→ **DOCUMENT TEXT**

Performance improvement of hydrological models using Unscented Kalman Filter-type data assimilation and data fusion

Parisa Almasi, Alireza Moghaddam Nia, Shahram Khalighi Sigaroodi, Ali Salajeghe, Saeed Soltani Koopaei, Dawei Han, Ebrahim Ahmadisharaf, Amirhossein Nazari · Applied Water Science · 2026

[doi]

Performance Improvement of Hydrological Models Using Unscented Kalman Filter-type Data Assimilation and Data Fusion

Authors: Parisa Almasi, Alireza Moghaddam Nia, Shahram Khalighi Sigaroodi, Ali Salajeghe, Saeed Soltani Koopaei, Dawei Han, Ebrahim Ahmadisharaf, Amirhossein Nazari Year: 2026 Tags: unscented-kalman-filter, data-assimilation, data-fusion, hydrological-modeling, semi-arid, streamflow-simulation

TL;DR

Applies the Unscented Kalman Filter (UKF) for state-only updating and a weighted-average data fusion scheme to three hydrological models (HBV, SWAT, WetSpa) differing in spatial complexity, on a single 216 km² semi-arid Iranian watershed. UKF yields up to a 29.8% NSE gain in validation; data fusion yields up to a 10.2% NSE gain, with UKF consistently outperforming fusion.

First pass — the five C's

Category. Research prototype / applied comparison study.

(Stored entries)
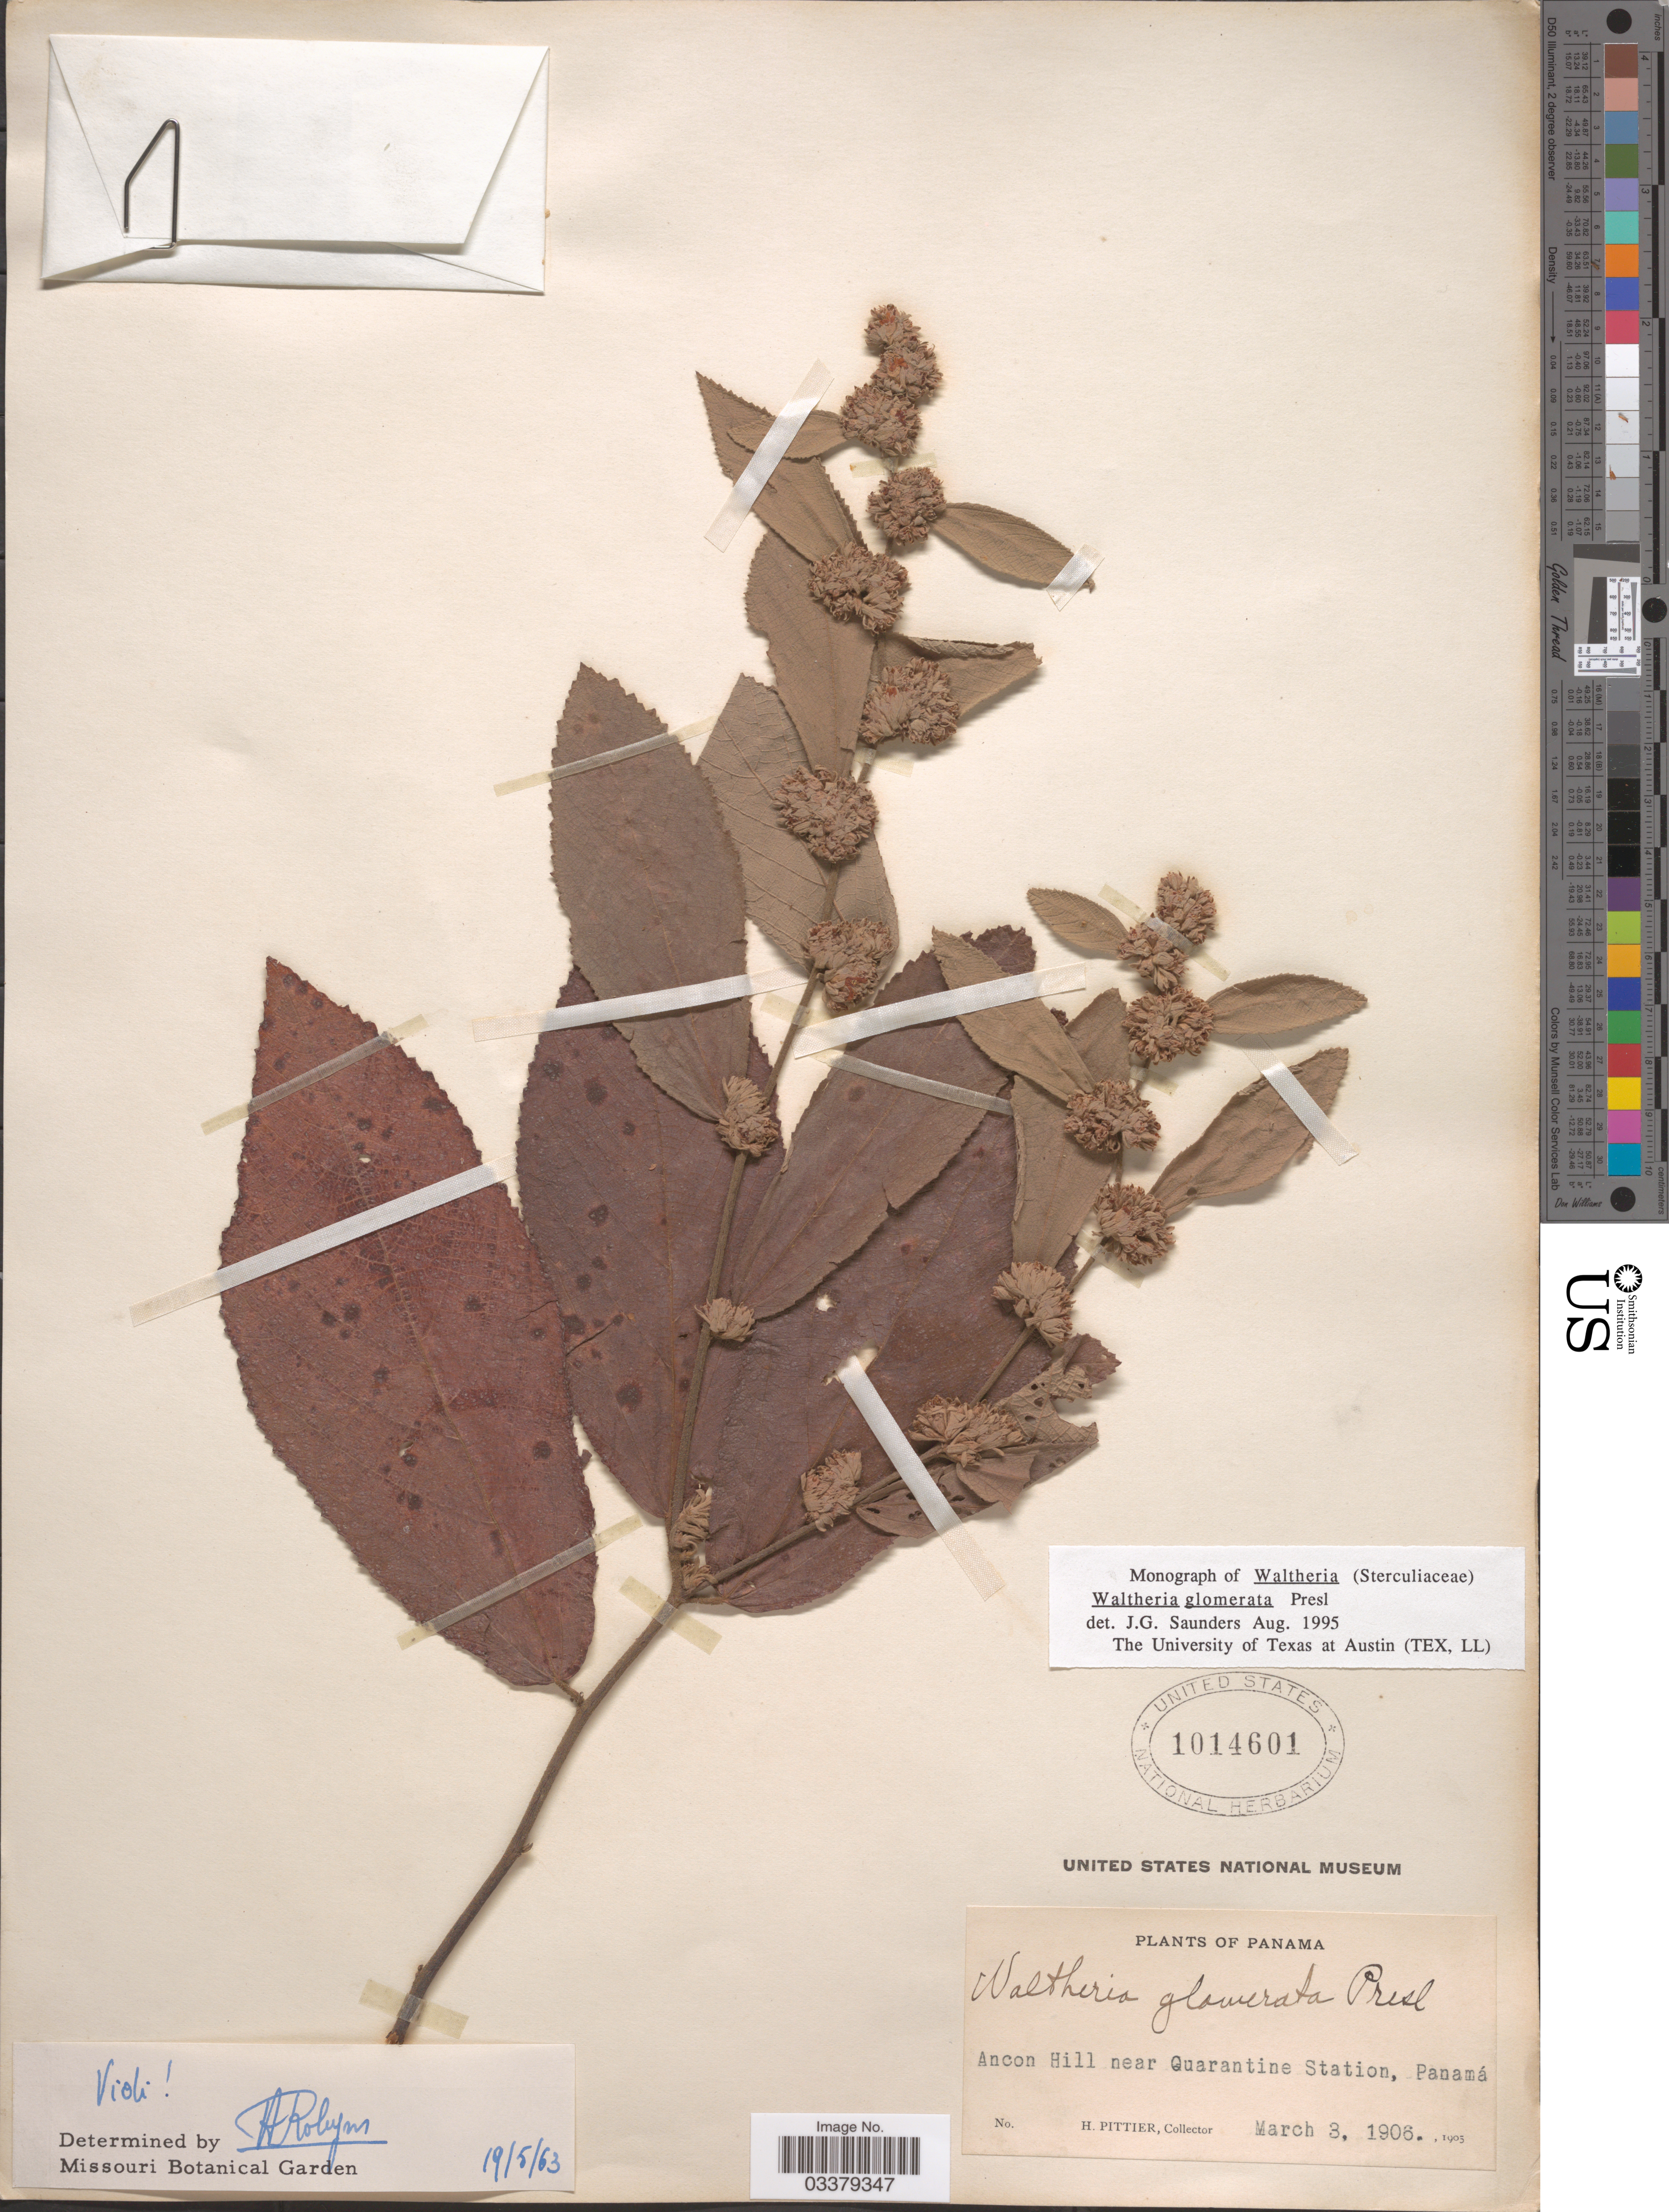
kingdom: Plantae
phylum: Tracheophyta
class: Magnoliopsida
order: Malvales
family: Malvaceae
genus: Waltheria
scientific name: Waltheria glomerata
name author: C. Presl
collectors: H. F. Pittier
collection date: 1906-03-03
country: Panama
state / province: Panamá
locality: Ancon Hill near Quarantine Station.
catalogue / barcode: US 1014601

→ **REQUIREMENT 1**
Reproduce the hydrological modeling summary from "Authors: Parisa Almasi, Alireza" to "applied comparison study.".
→ **REQUIREMENT 2**
Format the herbarium records from the line with "phylum: Tracheophyta" through the end of the records as a JSON list of strings, one string per line.

→ **FINAL RESULT 1**
Authors: Parisa Almasi, Alireza Moghaddam Nia, Shahram Khalighi Sigaroodi, Ali Salajeghe, Saeed Soltani Koopaei, Dawei Han, Ebrahim Ahmadisharaf, Amirhossein Nazari Year: 2026 Tags: unscented-kalman-filter, data-assimilation, data-fusion, hydrological-modeling, semi-arid, streamflow-simulation

TL;DR

Applies the Unscented Kalman Filter (UKF) for state-only updating and a weighted-average data fusion scheme to three hydrological models (HBV, SWAT, WetSpa) differing in spatial complexity, on a single 216 km² semi-arid Iranian watershed. UKF yields up to a 29.8% NSE gain in validation; data fusion yields up to a 10.2% NSE gain, with UKF consistently outperforming fusion.

First pass — the five C's

Category. Research prototype / applied comparison study.

→ **FINAL RESULT 2**
[
  "phylum: Tracheophyta",
  "class: Magnoliopsida",
  "order: Malvales",
  "family: Malvaceae",
  "genus: Waltheria",
  "scientific name: Waltheria glomerata",
  "name author: C. Presl",
  "collectors: H. F. Pittier",
  "collection date: 1906-03-03",
  "country: Panama",
  "state / province: Panamá",
  "locality: Ancon Hill near Quarantine Station.",
  "catalogue / barcode: US 1014601"
]